Adapun untuk beasiswa PMDSU, imbuh Ghufron, akan diberikan kepada fresh graduate yang memenuhi kualifikasi untuk menjadi seorang doktor dengan masa pendidikan selama empat tahun. Pada program ini, sarjana unggul tersebut dituntut menghasilkan minimal dua publikasi hasil riset di jurnal internasional.

Dirjen Sumber Daya Iptek dan Dikti Kemristekdikti itu menambahkan, peserta beasiswa PMDSU akan memperoleh fasilitas berupa hibah penelitian untuk mahasiswa sebesar Rp 50-60  juta per tahun dan mendapat bimbingan penulisan publikasi ke luar negeri.

“Untuk ketiga beasiswa dalam negeri, yaitu BPP-DN, Beasiswa Afirmasi, dan PMDSU sudah mulai dibuka pendaftarannya 5 Juni sampai dengan 30 Juni 2017,” ungkap Ali Ghufron.
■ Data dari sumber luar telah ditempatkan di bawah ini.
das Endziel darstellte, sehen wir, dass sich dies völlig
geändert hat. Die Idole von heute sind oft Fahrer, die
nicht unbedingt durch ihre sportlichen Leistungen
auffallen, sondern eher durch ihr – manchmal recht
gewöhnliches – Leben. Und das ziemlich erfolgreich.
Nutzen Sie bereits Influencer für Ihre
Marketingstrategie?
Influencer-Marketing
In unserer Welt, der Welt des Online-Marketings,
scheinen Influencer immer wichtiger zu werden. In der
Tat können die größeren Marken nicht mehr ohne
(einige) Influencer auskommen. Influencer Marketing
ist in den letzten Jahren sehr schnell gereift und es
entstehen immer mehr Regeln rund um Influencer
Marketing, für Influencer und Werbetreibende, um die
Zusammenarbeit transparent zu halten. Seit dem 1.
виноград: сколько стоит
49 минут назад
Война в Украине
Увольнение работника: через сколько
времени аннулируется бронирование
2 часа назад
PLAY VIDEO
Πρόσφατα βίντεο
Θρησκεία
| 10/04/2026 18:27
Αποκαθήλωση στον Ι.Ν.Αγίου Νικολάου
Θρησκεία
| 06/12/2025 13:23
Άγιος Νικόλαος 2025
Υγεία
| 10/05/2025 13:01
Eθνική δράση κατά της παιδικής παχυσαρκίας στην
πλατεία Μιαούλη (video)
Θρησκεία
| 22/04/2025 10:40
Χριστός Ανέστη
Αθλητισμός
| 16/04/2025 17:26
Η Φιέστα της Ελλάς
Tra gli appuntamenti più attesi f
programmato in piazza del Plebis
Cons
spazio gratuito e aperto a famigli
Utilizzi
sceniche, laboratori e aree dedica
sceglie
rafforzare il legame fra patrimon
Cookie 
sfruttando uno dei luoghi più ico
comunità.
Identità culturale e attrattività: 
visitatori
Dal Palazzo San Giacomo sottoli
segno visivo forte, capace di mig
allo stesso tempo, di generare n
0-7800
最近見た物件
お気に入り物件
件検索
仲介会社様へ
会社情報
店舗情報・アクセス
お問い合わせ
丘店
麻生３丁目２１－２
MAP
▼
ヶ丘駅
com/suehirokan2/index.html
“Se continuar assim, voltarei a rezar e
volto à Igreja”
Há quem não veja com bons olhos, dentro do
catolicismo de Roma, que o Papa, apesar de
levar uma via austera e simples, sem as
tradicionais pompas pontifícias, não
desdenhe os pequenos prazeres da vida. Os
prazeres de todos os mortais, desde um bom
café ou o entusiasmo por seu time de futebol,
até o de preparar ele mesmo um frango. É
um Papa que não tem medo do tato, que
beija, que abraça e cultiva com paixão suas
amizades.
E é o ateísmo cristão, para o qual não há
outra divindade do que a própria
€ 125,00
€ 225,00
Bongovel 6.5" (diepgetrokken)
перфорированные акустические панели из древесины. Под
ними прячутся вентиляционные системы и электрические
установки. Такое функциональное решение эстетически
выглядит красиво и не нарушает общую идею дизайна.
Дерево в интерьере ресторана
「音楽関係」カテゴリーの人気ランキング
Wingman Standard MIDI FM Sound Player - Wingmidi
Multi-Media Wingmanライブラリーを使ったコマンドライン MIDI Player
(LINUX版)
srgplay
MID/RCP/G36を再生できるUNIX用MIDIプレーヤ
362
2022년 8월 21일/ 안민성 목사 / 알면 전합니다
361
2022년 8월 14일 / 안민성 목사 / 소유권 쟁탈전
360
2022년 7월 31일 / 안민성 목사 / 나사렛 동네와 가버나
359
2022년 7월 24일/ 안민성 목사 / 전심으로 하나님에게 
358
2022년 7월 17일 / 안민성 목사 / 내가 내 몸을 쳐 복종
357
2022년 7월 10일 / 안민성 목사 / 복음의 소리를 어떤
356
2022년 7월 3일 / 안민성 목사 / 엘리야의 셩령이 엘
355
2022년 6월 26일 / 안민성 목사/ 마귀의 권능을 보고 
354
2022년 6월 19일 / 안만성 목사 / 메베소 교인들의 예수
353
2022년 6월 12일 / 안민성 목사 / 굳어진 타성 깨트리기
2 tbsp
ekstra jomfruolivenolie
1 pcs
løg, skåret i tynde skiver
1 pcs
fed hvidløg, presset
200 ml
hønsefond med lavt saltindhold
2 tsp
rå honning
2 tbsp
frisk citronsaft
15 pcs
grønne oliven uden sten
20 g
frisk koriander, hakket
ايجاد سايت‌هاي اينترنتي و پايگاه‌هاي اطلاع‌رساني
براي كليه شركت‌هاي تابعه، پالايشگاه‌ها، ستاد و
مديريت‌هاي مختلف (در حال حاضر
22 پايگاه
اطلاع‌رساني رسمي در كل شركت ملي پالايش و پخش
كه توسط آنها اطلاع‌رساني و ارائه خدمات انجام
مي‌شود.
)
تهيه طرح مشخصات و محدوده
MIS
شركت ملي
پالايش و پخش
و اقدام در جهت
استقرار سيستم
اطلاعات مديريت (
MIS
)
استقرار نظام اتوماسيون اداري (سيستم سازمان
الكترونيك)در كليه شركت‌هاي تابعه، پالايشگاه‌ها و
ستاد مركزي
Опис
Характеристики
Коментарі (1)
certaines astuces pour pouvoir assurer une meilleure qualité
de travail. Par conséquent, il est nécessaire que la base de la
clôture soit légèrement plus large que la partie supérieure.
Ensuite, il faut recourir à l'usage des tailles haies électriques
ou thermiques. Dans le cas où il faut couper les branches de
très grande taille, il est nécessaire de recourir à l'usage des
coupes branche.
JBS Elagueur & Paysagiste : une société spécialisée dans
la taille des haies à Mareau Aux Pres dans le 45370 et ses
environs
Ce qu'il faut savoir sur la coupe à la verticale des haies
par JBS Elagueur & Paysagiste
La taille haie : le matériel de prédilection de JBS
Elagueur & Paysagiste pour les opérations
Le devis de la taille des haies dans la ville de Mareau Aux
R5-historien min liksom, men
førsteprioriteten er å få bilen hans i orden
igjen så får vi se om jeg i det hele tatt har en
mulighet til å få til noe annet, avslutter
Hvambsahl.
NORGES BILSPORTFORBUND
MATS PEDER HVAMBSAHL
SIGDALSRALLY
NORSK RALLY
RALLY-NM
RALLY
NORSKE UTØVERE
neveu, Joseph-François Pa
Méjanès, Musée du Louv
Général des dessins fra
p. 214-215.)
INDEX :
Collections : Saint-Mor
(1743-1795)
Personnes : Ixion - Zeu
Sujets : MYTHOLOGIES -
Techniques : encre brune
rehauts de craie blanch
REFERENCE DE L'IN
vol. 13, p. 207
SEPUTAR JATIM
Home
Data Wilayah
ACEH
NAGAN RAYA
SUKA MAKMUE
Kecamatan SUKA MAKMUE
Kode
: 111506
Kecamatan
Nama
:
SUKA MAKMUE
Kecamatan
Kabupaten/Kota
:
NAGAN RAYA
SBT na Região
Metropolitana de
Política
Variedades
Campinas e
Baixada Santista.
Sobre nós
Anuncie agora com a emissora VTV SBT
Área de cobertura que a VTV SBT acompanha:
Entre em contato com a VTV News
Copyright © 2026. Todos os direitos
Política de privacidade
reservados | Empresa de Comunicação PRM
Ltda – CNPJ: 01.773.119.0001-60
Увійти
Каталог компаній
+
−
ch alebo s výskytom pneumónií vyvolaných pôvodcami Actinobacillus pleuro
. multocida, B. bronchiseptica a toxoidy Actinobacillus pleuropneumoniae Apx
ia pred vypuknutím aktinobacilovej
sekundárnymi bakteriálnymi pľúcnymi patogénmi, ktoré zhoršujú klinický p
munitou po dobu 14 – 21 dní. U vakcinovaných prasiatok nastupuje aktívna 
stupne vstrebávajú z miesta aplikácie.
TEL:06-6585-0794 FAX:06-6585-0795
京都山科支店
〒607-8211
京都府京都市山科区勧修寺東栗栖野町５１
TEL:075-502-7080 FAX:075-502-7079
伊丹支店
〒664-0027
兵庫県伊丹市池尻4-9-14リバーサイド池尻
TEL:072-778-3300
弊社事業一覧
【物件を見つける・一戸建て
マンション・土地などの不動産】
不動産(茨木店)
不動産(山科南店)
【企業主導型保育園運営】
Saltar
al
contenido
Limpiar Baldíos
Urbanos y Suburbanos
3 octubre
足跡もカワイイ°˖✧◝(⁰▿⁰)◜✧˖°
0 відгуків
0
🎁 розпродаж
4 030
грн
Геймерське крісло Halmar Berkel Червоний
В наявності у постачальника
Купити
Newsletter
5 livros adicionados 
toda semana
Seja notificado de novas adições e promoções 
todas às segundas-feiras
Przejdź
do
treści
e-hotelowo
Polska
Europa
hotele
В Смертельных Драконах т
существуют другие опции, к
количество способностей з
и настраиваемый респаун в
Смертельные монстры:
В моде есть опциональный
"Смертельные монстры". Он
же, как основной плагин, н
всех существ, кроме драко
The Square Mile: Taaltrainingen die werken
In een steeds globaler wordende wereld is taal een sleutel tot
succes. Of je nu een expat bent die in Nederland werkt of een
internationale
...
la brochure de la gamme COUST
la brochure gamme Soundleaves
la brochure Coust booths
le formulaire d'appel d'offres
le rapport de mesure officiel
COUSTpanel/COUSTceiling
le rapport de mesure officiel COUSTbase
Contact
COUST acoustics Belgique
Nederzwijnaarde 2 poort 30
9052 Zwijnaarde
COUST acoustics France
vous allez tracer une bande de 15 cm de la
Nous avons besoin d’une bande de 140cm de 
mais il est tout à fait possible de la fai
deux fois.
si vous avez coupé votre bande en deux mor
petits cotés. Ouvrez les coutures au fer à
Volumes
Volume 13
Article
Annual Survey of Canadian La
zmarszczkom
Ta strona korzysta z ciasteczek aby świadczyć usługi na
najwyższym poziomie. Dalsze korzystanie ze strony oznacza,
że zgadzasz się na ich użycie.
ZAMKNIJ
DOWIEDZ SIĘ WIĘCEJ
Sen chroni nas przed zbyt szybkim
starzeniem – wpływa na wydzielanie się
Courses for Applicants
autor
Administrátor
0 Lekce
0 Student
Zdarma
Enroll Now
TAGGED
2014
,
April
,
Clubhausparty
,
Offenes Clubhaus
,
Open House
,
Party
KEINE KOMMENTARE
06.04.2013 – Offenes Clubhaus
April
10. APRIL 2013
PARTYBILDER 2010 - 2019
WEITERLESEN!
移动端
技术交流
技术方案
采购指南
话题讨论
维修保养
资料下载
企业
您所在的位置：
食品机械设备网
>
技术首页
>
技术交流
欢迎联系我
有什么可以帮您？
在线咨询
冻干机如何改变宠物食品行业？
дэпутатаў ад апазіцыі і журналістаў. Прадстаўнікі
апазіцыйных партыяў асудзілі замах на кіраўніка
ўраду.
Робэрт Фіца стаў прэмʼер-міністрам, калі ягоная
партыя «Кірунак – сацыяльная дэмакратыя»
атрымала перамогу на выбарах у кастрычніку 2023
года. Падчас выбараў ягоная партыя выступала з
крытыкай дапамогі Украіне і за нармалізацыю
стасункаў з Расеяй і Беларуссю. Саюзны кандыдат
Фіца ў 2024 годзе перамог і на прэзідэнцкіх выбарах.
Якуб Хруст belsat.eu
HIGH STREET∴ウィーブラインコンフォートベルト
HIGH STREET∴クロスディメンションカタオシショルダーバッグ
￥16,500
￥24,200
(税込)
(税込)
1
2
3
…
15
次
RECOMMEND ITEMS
Tak hanya itu, lanjut Ali Ghufron, tersedia juga beasiswa dosen ke luar negeri, yakni dilakukan melalui skema Dikti Funded Fulbright ke Amerika Serikat (AS) untuk 50 penerima, OeAD dengan Austria untuk 10 penerima, dan Newton Fund dengan Inggris untuk delapan penerima, seperti dilansir dari laman setkab.go.id, Selasa (06/06/2017).